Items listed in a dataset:
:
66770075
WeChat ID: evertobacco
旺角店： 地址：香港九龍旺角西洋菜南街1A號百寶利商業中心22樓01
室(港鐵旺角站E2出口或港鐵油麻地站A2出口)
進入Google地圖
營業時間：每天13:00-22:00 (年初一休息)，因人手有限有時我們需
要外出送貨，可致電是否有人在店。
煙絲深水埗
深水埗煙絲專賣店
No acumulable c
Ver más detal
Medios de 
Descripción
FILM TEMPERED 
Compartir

Work order:
Switch "Descripción" to "Description" everywhere it appears in the material and reproduce all the lines with nothing else altered.

Solution to the problem:
:
66770075
WeChat ID: evertobacco
旺角店： 地址：香港九龍旺角西洋菜南街1A號百寶利商業中心22樓01
室(港鐵旺角站E2出口或港鐵油麻地站A2出口)
進入Google地圖
營業時間：每天13:00-22:00 (年初一休息)，因人手有限有時我們需
要外出送貨，可致電是否有人在店。
煙絲深水埗
深水埗煙絲專賣店
No acumulable c
Ver más detal
Medios de 
Description
FILM TEMPERED 
Compartir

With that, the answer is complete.